The strategic alliance with Renault-Nissan will also help the unit achieve further growth in Europe. In the light commercial vehicle segment, the collaboration concluded between Daimler and Renault-Nissan in April 2010 envisions adding a completely new city delivery van for commercial customers to the Mercedes-Benz Vans product range in 2012.

In North America, Mercedes-Benz Vans is starting a sales campaign with a new sales organization in the U.S. and Canada and a focus on a two-brand strategy. In addition to being sold with the Freightliner nameplate as in the past, the Sprinter has also been sold as a Mercedes-Benz vehicle in the U.S. since the beginning of the year in order to provide customers with the best service possible. The number of dealers will increase from 120 in January 2010 to around 200 in 2011.

Latin America is another established market for Mercedes-Benz Vans. Mercedes-Benz has been successfully producing vans for the South American market in Argentina for more than 50 years. With a market share of 40%, Mercedes-Benz is by far the best-selling premium automaker in Argentina. It occupies a strong position in Brazil as well, with a market share of more than 16%.

Clear strategy for activities in growth markets

Along with the growth it achieves in its established markets, Mercedes-Benz Vans is also looking to profit from the growth potential in emerging markets. Volker Mornhinweg believes there will be promising growth opportunities in Asia over the short and medium terms. “In line with the slogan ‘Go East,’ we are the first automaker to manufacture vans in China, the most dynamic growth market of all,” he says. “Our vans have been rolling off the assembly line there since April — but that’s not all. We’ve also been building vans for the Asian market in Vietnam for the past 15 years.”

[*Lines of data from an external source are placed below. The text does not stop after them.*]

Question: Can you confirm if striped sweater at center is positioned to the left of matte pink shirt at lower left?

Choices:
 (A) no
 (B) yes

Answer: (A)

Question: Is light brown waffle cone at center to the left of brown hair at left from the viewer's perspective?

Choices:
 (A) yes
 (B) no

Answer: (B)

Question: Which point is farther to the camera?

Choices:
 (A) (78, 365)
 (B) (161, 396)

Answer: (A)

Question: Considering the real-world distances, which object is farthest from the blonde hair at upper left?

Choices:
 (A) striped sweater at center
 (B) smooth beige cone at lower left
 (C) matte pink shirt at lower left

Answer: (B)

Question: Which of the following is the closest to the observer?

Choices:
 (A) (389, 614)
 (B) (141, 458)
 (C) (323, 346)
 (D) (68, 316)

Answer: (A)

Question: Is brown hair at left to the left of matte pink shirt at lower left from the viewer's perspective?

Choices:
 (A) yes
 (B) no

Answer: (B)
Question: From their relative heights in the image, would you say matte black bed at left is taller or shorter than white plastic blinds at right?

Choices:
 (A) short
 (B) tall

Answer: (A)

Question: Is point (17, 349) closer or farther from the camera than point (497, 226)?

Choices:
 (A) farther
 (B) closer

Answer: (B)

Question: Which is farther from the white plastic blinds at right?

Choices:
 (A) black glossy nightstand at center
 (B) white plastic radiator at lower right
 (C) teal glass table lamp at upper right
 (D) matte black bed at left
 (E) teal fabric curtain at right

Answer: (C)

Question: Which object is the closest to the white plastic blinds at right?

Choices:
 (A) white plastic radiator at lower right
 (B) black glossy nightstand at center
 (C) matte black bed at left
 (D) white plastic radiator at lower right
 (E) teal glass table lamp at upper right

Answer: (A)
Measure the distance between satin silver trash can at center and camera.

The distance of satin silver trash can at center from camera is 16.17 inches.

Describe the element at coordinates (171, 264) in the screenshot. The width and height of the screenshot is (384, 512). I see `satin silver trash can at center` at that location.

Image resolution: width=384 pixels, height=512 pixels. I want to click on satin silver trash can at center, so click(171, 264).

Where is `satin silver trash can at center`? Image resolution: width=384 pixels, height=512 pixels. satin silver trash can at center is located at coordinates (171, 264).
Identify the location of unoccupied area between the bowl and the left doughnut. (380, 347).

In April 2007 Mercedes-Benz Vans joined up with Fujian Motors Group to establish the first joint venture for building vans in China. The 50:50 joint venture, called Fujian Daimler Automotive (FDJA), has already sold more than 3,000 Vito and Viano vans produced locally in China since the start of production in April 2010. Also the Sprinter as a mini-bus version will be produced locally within this important growth market, starting from 2011.

Russia also offers promising growth opportunities for the vans business. Here, the market volume for mid-size and full-size vans in 2009 was 87,000 units. According to current forecasts, that figure could rise to 300,000 vans as early as 2020. Mercedes-Benz Vans is examining a range of options for efficiently penetrating the Russian market in the near future.

Mercedes-Benz is clearly the market leader in “green technologies”

The strategic approach of Mercedes-Benz Vans clearly includes the penetration of new growth areas such as the development of environmentally friendly technologies and safety-oriented technologies. In the area of the so-called “green technologies,” Mercedes-Benz Vans is the leader in the segment of mid-size and full-size vans.

This July, the unit presented the first electricmotive-powered van, the Mercedes-Benz Vito E-CELL, which is extremely quiet and generates absolutely no emissions during operation. A small-batch series of 100 units of the new Vito E-CELL is currently in production, and testing by customers has commenced. Starting in 2011, 2,000 additional Vito E-CELL vehicles will follow.

Outlook

Against the background of increasing demand and the recovery of the market in the van business, Mercedes-Benz Vans expects to sell considerably more vehicles this year than in 2009. When asked about the unit’s medium-term business target, Volker Mornhinweg had this to say: “Our goal is to be as successful worldwide in the medium term as we are now in Europe. For this reason we will continue to consistently implement our strategy and continuously invest in the future of the unit, starting with our products and continuing with our production locations and, of course, our most important capital — our employees.”